## Text excerpt:
○ ○ ○
The (original) Bellman operator is
$$
T(v)
\colon s \mapsto \max_{a\in A_s} \mathbb{E}_{z\sim q(z\mid s, a)} r(s, a, z) + \gamma v(z)
    \,. $$

It can be shown that $T$ is a contraction mapping w.r.t $\|\cdot\|_\infty$ for $\gamma \in (0, 1)$,
and thus the fixed point iteration converges to a $v_*$:
* repeat $v_{t+1} \leftarrow T(v_t)$ until convergence in $\|\cdot\|_\infty$

The optimal value function implies an optimal (greedy) poilcy:

$$
\pi(s) \in \arg\max_{a\in A_s}
    \mathbb{E}_{z\sim q(z\mid s, a)} r(s, a, z) + \gamma v^*(z)
    \,. $$

In [None]:
def expected_value(kernel, value, policy=None, gamma=1.0):
    return max(expected_value(kernel[action], value, gamma)
               for action, prob in policy.items())

In [None]:
def policy_evaluation(env, policy, gamma=1.0):
    value, delta = {state: 0. for state in env.P}, float("+inf")
    while delta > 1e-8:
        # compute the operator
        new = {state: expected_value(kernel, value, policy[state], gamma)
               for state, kernel in env.P.items()}
        
        delta = max(abs(a - b) for a, b in zip(value.values(), new.values()))
        value = new

    return value

Let's evaluate a random exploration policy:

In [None]:
policy = {
    state: {
        action: 1. / env.nA for action in kernel
    } for state, kernel in env.P.items()
○ ○ ○
## Data shown:
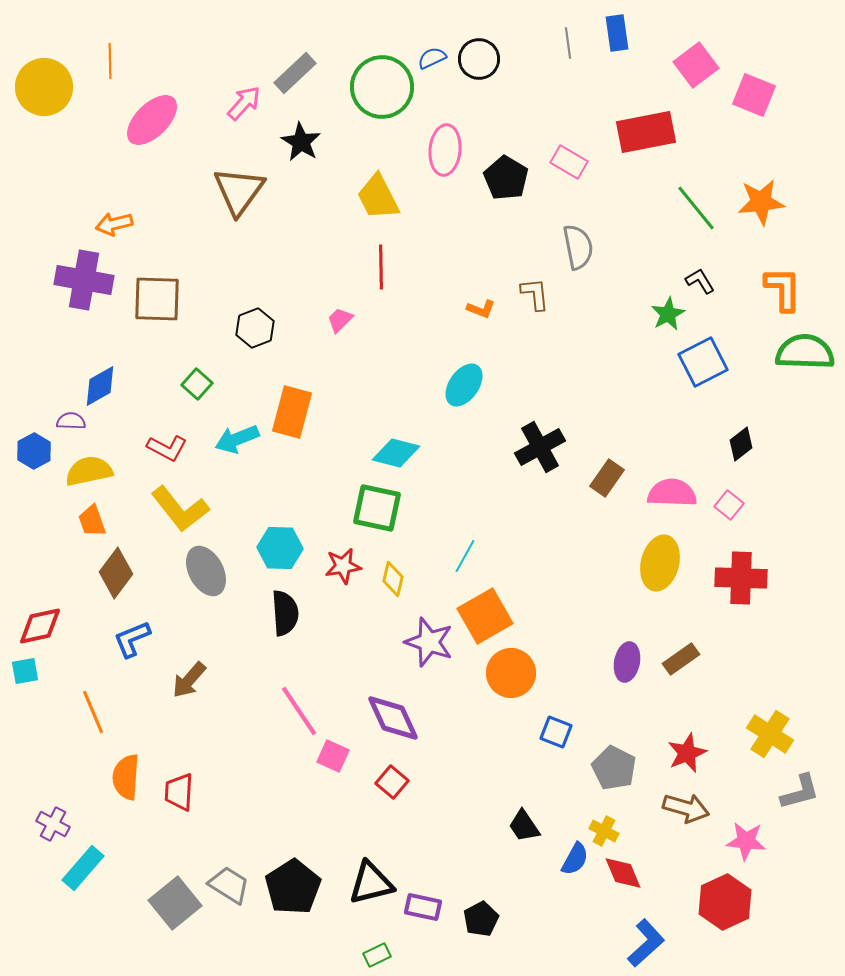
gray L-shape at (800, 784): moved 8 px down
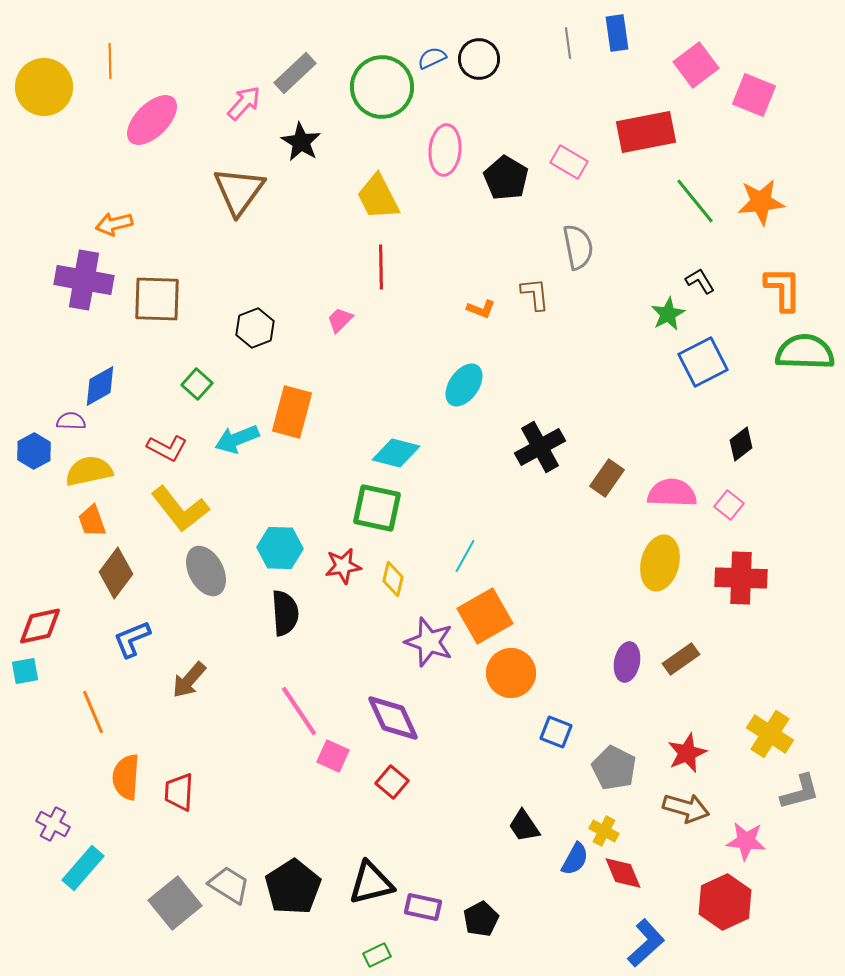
green line at (696, 208): moved 1 px left, 7 px up
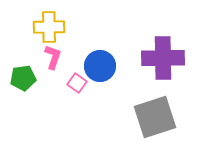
○ ○ ○
## Short exercise 1:
In the Bellman operator text, for which values of gamma is T shown to be a contraction mapping?
## Short exercise 2:
Resume the Bellman operator text from its last line, carrying on with its code and explanation.
The listing is separate material and is not part of the Bellman operator text.

## Answer 1:
For gamma in the open interval (0, 1).

## Answer 2:
}

value = policy_evaluation(env, policy, gamma=0.99)

In [None]:
states, values = zip(*value.items())
values = np.array(values).reshape(8, 8)

In [None]:
values.round(3)

In [None]:
plt.imshow(values, cmap=plt.cm.PuBu)

Compute the $q$-function implied by the converged value function:
$$
Q(s, a)
    = \mathbb{E}_{z\sim q(z\mid s, a)} r(s, a, s') + \gamma v^*(z)
    \,. $$

In [42]:
q_fun = {
    state: {
        a: expected_value(k, value, 0.5) for a, k in kernel.items()
    } for state, kernel in env.P.items()
}

NameError: name 'expected_value' is not defined

Thus the stationary $v$-function induces the following policy (consistent with it):
$$
\pi(s)
    = \delta_{a_s}
    \,, \text{ for } a_s = \arg \max_{a \in A_s} Q(s, a) 
    \,. $$

In [40]:
def get_greedy_policy(q):
    def _policy(env, state):
        actions, expected = zip(*q[state].items())
        return actions[np.argmax(expected)]

    return _policy

In [41]:
episode = [*run(env, get_greedy_policy(q_fun))]

  (Down)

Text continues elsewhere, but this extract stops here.